Starting Monday, medical certification reg kicks in

By Jami Jones, Land Line managing editor | 1/27/2012

Starting Monday, Jan. 30, truckers headed off to the state driver’s licensing agency need to have one more piece of paper to stay legal with their CDL: proof of medical certification.

A new regulation that goes into effect on Jan. 30 mandates that all interstate CDL holders and applicants provide proof of their medical certification to their home state licensing agency.

The regulation will eventually require by Jan. 30, 2014, that agencies input the proof of certification into the commercial driver’s license information system – dubbed CDLIS by the feds – to give roadside law enforcement access to the certification and CDL electronically.

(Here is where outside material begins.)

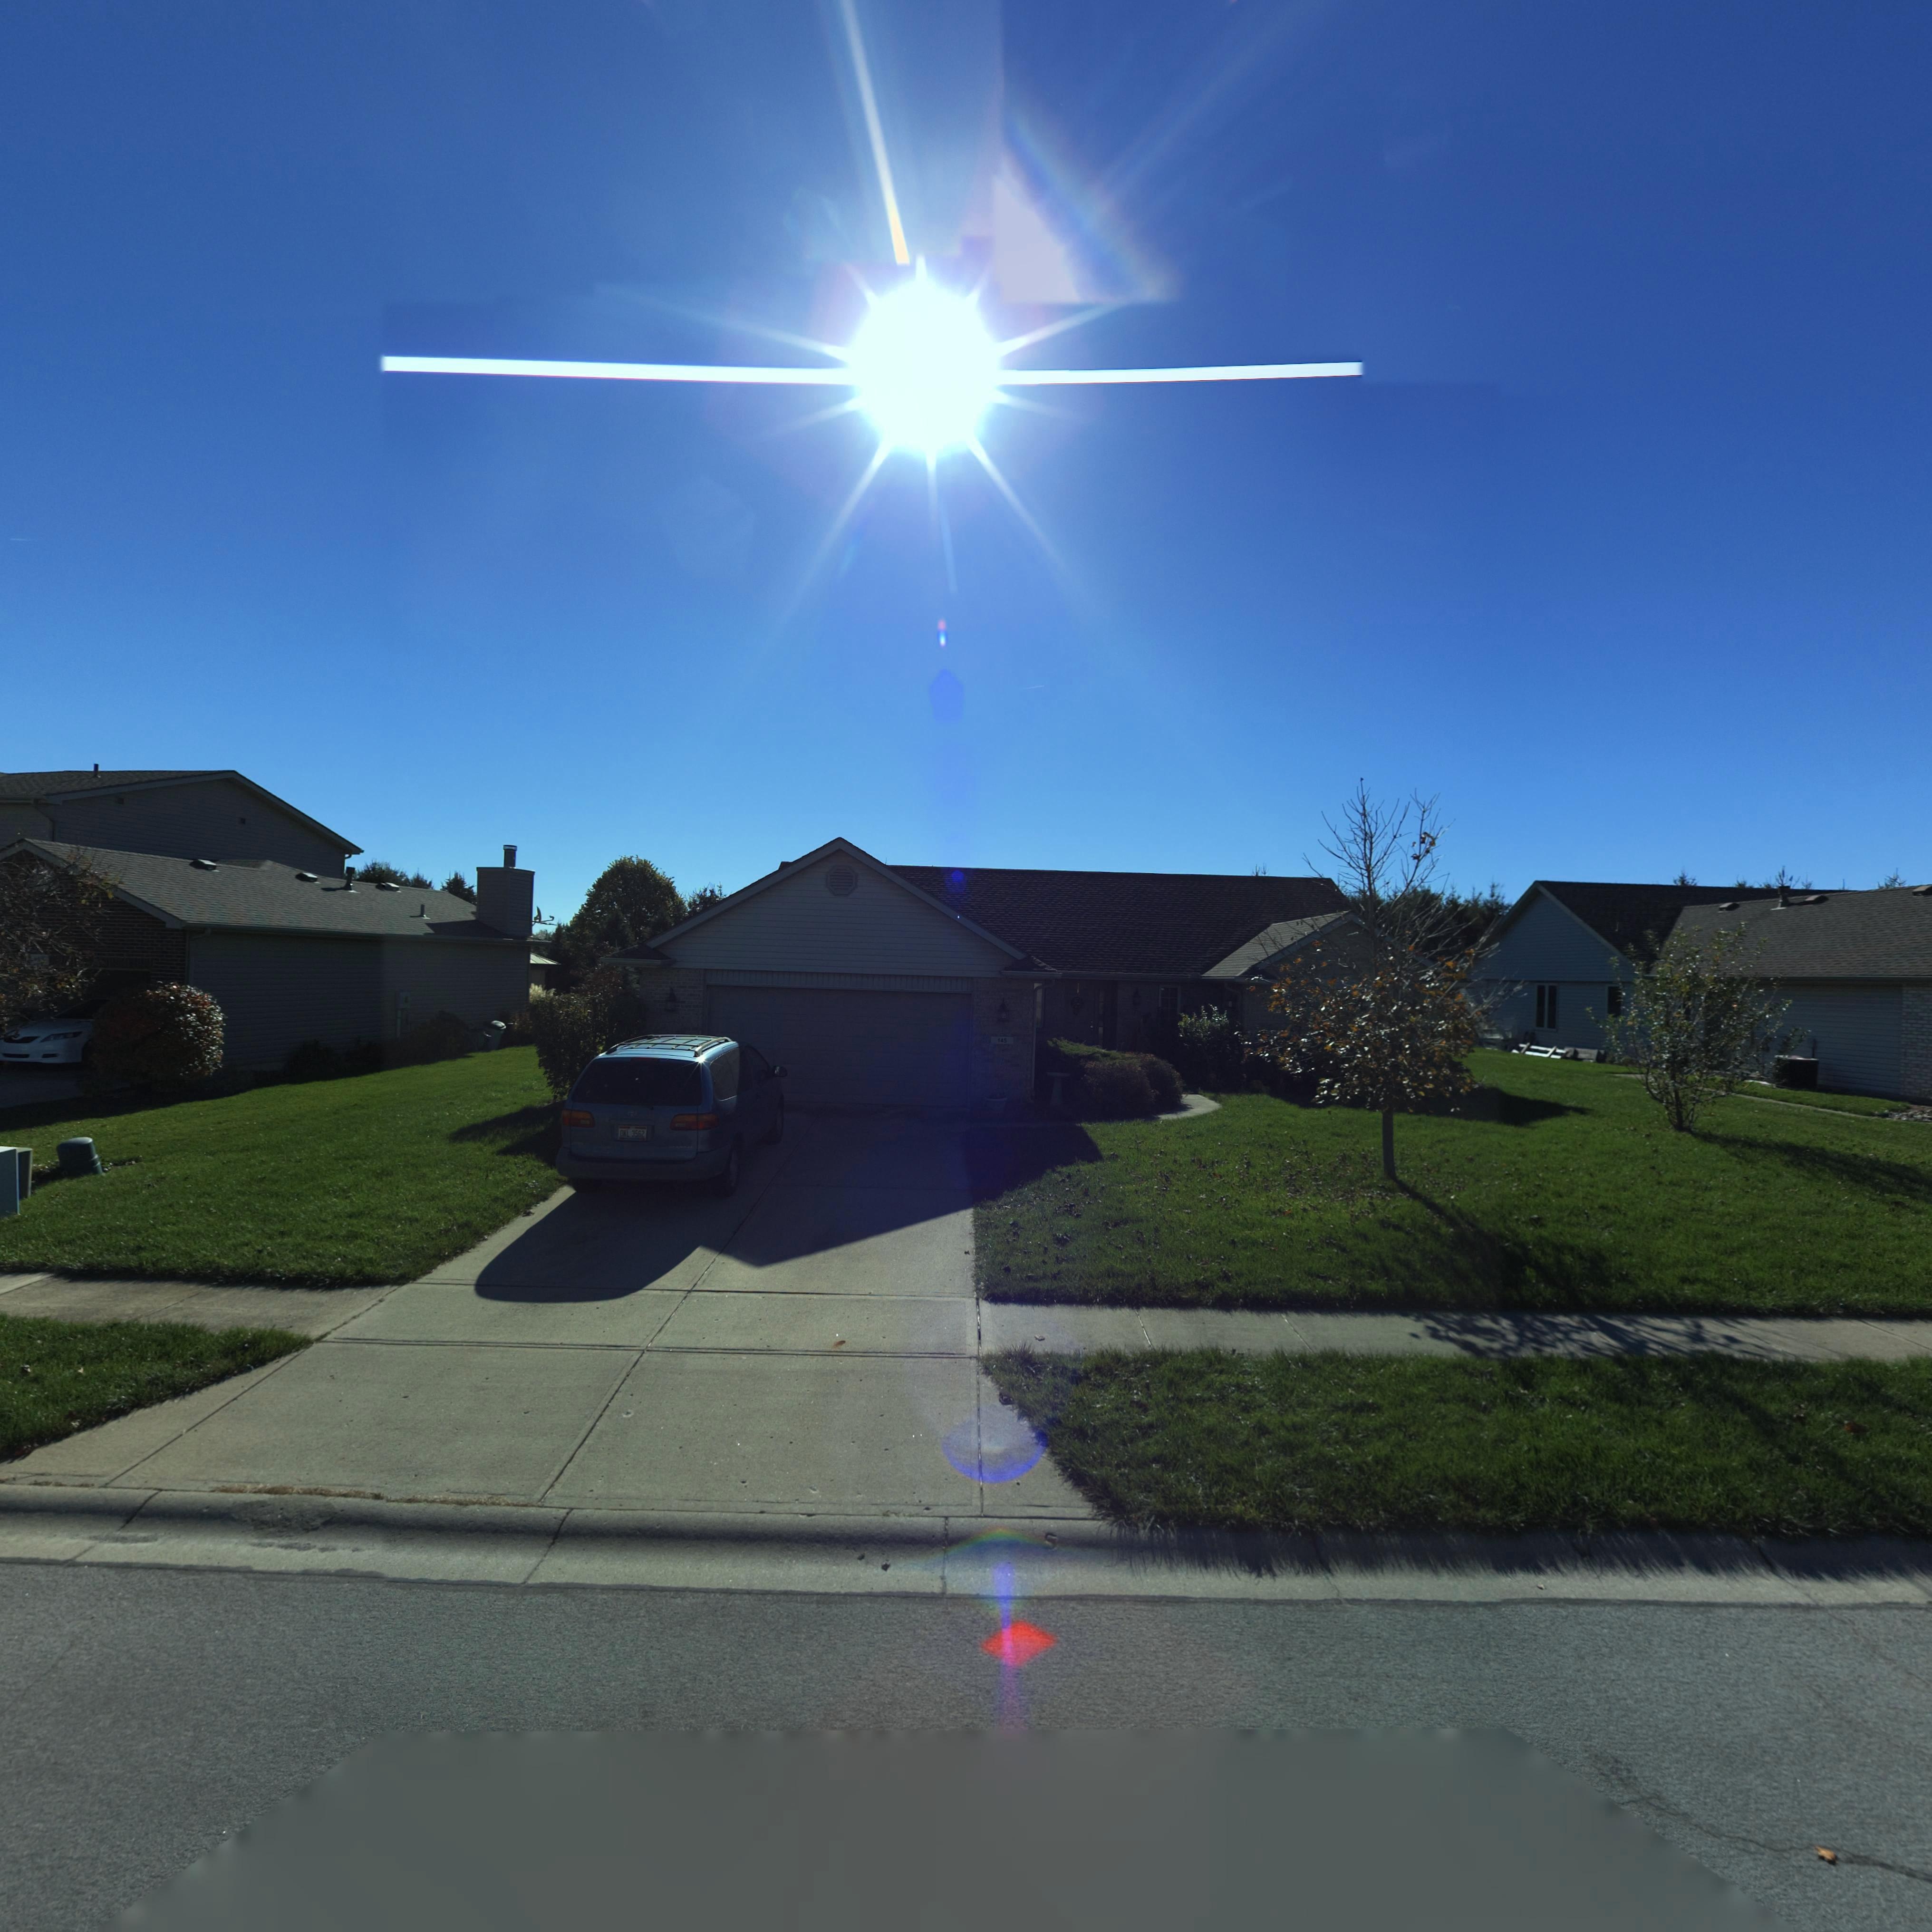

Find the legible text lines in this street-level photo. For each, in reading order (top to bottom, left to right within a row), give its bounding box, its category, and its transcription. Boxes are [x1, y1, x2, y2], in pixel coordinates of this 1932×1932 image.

However, many states were not prepared for the CDLIS reporting requirement so the Federal Motor Carrier Safety Administration delayed the state’s data entry deadline to 2014.

In the meantime, anyone who has a licensing “action,” such as renewal, upgrade, transfer, etc., after Jan. 30 will have to provide proof of medical certification. It’s up to the states to decide if the medical examiners “long form” or the actual medical certificate will be required. Either way, that proof must be presented when conducting CDL-related business at the state licensing agency.

In addition to providing their medical certification, drivers will be asked to self-certify whether they are interstate or intrastate drivers and whether they work in an exempt segment of the industry – like school bus drivers or fire department personnel.

Each state will enact different timelines and methods for CDL holders to provide medical certification proof and to self certify those who do not have a licensing action coming up for the next couple of years because all CDL holders must report by Jan. 30, 2014.

CDL holders whose license does not expire until after the 2014 deadline need to be mindful that they will be required to self-certify and provide proof of medical certification before Jan. 30, 2014, regardless.

Failing to follow through with these requirements could result in a downgrade of your license and possible suspension.